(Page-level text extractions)
+ + + +

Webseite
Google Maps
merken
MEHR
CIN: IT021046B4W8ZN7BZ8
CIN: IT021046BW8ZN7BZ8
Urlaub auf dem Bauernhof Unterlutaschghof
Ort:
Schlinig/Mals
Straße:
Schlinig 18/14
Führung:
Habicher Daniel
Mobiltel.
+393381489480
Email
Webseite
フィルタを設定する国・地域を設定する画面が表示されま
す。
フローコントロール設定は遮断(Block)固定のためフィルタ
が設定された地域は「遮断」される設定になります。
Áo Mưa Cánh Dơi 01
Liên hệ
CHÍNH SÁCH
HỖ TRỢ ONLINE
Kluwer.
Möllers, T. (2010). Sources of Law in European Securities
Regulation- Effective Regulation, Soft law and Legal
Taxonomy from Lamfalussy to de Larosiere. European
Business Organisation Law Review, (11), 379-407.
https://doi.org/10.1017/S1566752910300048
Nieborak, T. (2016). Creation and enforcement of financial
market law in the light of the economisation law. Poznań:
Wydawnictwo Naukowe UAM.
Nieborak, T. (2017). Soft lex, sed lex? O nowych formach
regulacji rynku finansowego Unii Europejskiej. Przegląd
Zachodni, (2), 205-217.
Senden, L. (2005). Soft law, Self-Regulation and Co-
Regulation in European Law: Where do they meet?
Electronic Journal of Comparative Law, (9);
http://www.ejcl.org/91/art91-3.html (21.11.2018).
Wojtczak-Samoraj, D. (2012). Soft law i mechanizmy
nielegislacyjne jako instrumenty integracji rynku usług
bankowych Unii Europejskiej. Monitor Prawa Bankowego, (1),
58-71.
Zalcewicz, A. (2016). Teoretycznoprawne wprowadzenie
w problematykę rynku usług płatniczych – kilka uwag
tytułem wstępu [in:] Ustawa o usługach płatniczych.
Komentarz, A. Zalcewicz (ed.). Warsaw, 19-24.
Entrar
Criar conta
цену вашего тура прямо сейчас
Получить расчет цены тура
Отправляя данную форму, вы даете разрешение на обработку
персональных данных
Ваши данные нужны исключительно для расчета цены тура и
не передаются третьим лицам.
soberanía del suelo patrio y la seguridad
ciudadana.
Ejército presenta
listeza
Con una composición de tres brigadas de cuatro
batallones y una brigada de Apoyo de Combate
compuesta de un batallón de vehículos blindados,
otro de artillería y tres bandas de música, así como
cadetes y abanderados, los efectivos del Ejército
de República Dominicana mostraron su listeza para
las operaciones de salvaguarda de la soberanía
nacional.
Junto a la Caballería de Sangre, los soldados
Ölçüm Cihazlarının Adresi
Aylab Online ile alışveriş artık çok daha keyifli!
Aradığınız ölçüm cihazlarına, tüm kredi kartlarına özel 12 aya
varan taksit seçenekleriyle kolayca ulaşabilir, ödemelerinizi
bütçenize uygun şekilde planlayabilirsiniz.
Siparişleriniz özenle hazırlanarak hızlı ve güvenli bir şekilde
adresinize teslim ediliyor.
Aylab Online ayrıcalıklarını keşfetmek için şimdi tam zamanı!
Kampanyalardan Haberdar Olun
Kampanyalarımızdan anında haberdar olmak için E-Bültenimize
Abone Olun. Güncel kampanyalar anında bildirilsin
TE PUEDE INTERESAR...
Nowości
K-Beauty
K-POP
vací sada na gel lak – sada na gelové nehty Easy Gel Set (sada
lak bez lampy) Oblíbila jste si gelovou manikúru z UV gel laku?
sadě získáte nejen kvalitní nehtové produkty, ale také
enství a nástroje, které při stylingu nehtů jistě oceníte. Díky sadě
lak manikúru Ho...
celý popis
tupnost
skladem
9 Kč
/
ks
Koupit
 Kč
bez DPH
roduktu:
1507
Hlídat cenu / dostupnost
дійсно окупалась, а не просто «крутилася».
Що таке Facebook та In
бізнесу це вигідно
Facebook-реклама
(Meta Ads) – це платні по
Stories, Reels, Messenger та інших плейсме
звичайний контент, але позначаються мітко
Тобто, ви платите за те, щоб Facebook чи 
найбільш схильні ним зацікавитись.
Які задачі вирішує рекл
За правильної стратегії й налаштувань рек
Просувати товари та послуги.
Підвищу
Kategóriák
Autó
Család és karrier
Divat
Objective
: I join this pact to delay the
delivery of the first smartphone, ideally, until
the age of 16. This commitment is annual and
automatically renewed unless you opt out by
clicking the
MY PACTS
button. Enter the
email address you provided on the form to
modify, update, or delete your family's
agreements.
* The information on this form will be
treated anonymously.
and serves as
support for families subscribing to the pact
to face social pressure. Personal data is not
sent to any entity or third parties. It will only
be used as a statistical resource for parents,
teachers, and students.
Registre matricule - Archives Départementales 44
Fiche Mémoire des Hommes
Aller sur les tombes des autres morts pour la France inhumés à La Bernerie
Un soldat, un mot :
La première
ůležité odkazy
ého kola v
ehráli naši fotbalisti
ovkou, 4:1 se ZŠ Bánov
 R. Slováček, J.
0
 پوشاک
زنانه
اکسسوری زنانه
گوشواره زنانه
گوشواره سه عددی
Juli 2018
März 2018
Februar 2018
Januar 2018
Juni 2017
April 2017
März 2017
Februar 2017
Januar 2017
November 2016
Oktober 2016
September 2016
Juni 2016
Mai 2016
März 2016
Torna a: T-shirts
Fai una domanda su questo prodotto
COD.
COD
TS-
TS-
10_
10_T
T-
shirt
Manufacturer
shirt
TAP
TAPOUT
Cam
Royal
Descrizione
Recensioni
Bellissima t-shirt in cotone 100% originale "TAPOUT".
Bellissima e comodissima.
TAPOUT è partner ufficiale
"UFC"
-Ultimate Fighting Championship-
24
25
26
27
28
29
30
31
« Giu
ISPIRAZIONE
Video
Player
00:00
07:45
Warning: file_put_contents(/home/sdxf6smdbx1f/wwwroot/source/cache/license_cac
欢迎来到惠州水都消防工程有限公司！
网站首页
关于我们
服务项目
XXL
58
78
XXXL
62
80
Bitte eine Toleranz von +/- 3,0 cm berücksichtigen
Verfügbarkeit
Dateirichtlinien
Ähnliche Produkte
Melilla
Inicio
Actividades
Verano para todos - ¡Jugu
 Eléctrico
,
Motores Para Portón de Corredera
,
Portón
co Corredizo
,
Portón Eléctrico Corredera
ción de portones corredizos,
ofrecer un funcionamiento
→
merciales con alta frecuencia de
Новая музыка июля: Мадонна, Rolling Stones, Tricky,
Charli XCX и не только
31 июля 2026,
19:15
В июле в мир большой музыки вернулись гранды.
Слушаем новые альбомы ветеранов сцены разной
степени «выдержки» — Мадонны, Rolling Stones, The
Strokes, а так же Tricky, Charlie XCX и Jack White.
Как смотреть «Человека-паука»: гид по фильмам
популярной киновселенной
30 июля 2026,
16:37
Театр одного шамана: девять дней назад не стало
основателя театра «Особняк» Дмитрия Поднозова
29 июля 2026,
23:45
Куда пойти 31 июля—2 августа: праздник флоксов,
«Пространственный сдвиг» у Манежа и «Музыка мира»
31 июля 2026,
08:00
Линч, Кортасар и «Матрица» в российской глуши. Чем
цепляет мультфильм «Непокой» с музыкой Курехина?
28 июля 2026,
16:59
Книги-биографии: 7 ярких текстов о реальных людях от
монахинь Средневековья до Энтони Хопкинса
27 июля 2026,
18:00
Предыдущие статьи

+ + + +

> **Instructions for the task**: Every line of the data above is to be repeated exactly.

> **Expected answer**:
Webseite
Google Maps
merken
MEHR
CIN: IT021046B4W8ZN7BZ8
CIN: IT021046BW8ZN7BZ8
Urlaub auf dem Bauernhof Unterlutaschghof
Ort:
Schlinig/Mals
Straße:
Schlinig 18/14
Führung:
Habicher Daniel
Mobiltel.
+393381489480
Email
Webseite
フィルタを設定する国・地域を設定する画面が表示されま
す。
フローコントロール設定は遮断(Block)固定のためフィルタ
が設定された地域は「遮断」される設定になります。
Áo Mưa Cánh Dơi 01
Liên hệ
CHÍNH SÁCH
HỖ TRỢ ONLINE
Kluwer.
Möllers, T. (2010). Sources of Law in European Securities
Regulation- Effective Regulation, Soft law and Legal
Taxonomy from Lamfalussy to de Larosiere. European
Business Organisation Law Review, (11), 379-407.
https://doi.org/10.1017/S1566752910300048
Nieborak, T. (2016). Creation and enforcement of financial
market law in the light of the economisation law. Poznań:
Wydawnictwo Naukowe UAM.
Nieborak, T. (2017). Soft lex, sed lex? O nowych formach
regulacji rynku finansowego Unii Europejskiej. Przegląd
Zachodni, (2), 205-217.
Senden, L. (2005). Soft law, Self-Regulation and Co-
Regulation in European Law: Where do they meet?
Electronic Journal of Comparative Law, (9);
http://www.ejcl.org/91/art91-3.html (21.11.2018).
Wojtczak-Samoraj, D. (2012). Soft law i mechanizmy
nielegislacyjne jako instrumenty integracji rynku usług
bankowych Unii Europejskiej. Monitor Prawa Bankowego, (1),
58-71.
Zalcewicz, A. (2016). Teoretycznoprawne wprowadzenie
w problematykę rynku usług płatniczych – kilka uwag
tytułem wstępu [in:] Ustawa o usługach płatniczych.
Komentarz, A. Zalcewicz (ed.). Warsaw, 19-24.
Entrar
Criar conta
цену вашего тура прямо сейчас
Получить расчет цены тура
Отправляя данную форму, вы даете разрешение на обработку
персональных данных
Ваши данные нужны исключительно для расчета цены тура и
не передаются третьим лицам.
soberanía del suelo patrio y la seguridad
ciudadana.
Ejército presenta
listeza
Con una composición de tres brigadas de cuatro
batallones y una brigada de Apoyo de Combate
compuesta de un batallón de vehículos blindados,
otro de artillería y tres bandas de música, así como
cadetes y abanderados, los efectivos del Ejército
de República Dominicana mostraron su listeza para
las operaciones de salvaguarda de la soberanía
nacional.
Junto a la Caballería de Sangre, los soldados
Ölçüm Cihazlarının Adresi
Aylab Online ile alışveriş artık çok daha keyifli!
Aradığınız ölçüm cihazlarına, tüm kredi kartlarına özel 12 aya
varan taksit seçenekleriyle kolayca ulaşabilir, ödemelerinizi
bütçenize uygun şekilde planlayabilirsiniz.
Siparişleriniz özenle hazırlanarak hızlı ve güvenli bir şekilde
adresinize teslim ediliyor.
Aylab Online ayrıcalıklarını keşfetmek için şimdi tam zamanı!
Kampanyalardan Haberdar Olun
Kampanyalarımızdan anında haberdar olmak için E-Bültenimize
Abone Olun. Güncel kampanyalar anında bildirilsin
TE PUEDE INTERESAR...
Nowości
K-Beauty
K-POP
vací sada na gel lak – sada na gelové nehty Easy Gel Set (sada
lak bez lampy) Oblíbila jste si gelovou manikúru z UV gel laku?
sadě získáte nejen kvalitní nehtové produkty, ale také
enství a nástroje, které při stylingu nehtů jistě oceníte. Díky sadě
lak manikúru Ho...
celý popis
tupnost
skladem
9 Kč
/
ks
Koupit
 Kč
bez DPH
roduktu:
1507
Hlídat cenu / dostupnost
дійсно окупалась, а не просто «крутилася».
Що таке Facebook та In
бізнесу це вигідно
Facebook-реклама
(Meta Ads) – це платні по
Stories, Reels, Messenger та інших плейсме
звичайний контент, але позначаються мітко
Тобто, ви платите за те, щоб Facebook чи 
найбільш схильні ним зацікавитись.
Які задачі вирішує рекл
За правильної стратегії й налаштувань рек
Просувати товари та послуги.
Підвищу
Kategóriák
Autó
Család és karrier
Divat
Objective
: I join this pact to delay the
delivery of the first smartphone, ideally, until
the age of 16. This commitment is annual and
automatically renewed unless you opt out by
clicking the
MY PACTS
button. Enter the
email address you provided on the form to
modify, update, or delete your family's
agreements.
* The information on this form will be
treated anonymously.
and serves as
support for families subscribing to the pact
to face social pressure. Personal data is not
sent to any entity or third parties. It will only
be used as a statistical resource for parents,
teachers, and students.
Registre matricule - Archives Départementales 44
Fiche Mémoire des Hommes
Aller sur les tombes des autres morts pour la France inhumés à La Bernerie
Un soldat, un mot :
La première
ůležité odkazy
ého kola v
ehráli naši fotbalisti
ovkou, 4:1 se ZŠ Bánov
 R. Slováček, J.
0
 پوشاک
زنانه
اکسسوری زنانه
گوشواره زنانه
گوشواره سه عددی
Juli 2018
März 2018
Februar 2018
Januar 2018
Juni 2017
April 2017
März 2017
Februar 2017
Januar 2017
November 2016
Oktober 2016
September 2016
Juni 2016
Mai 2016
März 2016
Torna a: T-shirts
Fai una domanda su questo prodotto
COD.
COD
TS-
TS-
10_
10_T
T-
shirt
Manufacturer
shirt
TAP
TAPOUT
Cam
Royal
Descrizione
Recensioni
Bellissima t-shirt in cotone 100% originale "TAPOUT".
Bellissima e comodissima.
TAPOUT è partner ufficiale
"UFC"
-Ultimate Fighting Championship-
24
25
26
27
28
29
30
31
« Giu
ISPIRAZIONE
Video
Player
00:00
07:45
Warning: file_put_contents(/home/sdxf6smdbx1f/wwwroot/source/cache/license_cac
欢迎来到惠州水都消防工程有限公司！
网站首页
关于我们
服务项目
XXL
58
78
XXXL
62
80
Bitte eine Toleranz von +/- 3,0 cm berücksichtigen
Verfügbarkeit
Dateirichtlinien
Ähnliche Produkte
Melilla
Inicio
Actividades
Verano para todos - ¡Jugu
 Eléctrico
,
Motores Para Portón de Corredera
,
Portón
co Corredizo
,
Portón Eléctrico Corredera
ción de portones corredizos,
ofrecer un funcionamiento
→
merciales con alta frecuencia de
Новая музыка июля: Мадонна, Rolling Stones, Tricky,
Charli XCX и не только
31 июля 2026,
19:15
В июле в мир большой музыки вернулись гранды.
Слушаем новые альбомы ветеранов сцены разной
степени «выдержки» — Мадонны, Rolling Stones, The
Strokes, а так же Tricky, Charlie XCX и Jack White.
Как смотреть «Человека-паука»: гид по фильмам
популярной киновселенной
30 июля 2026,
16:37
Театр одного шамана: девять дней назад не стало
основателя театра «Особняк» Дмитрия Поднозова
29 июля 2026,
23:45
Куда пойти 31 июля—2 августа: праздник флоксов,
«Пространственный сдвиг» у Манежа и «Музыка мира»
31 июля 2026,
08:00
Линч, Кортасар и «Матрица» в российской глуши. Чем
цепляет мультфильм «Непокой» с музыкой Курехина?
28 июля 2026,
16:59
Книги-биографии: 7 ярких текстов о реальных людях от
монахинь Средневековья до Энтони Хопкинса
27 июля 2026,
18:00
Предыдущие статьи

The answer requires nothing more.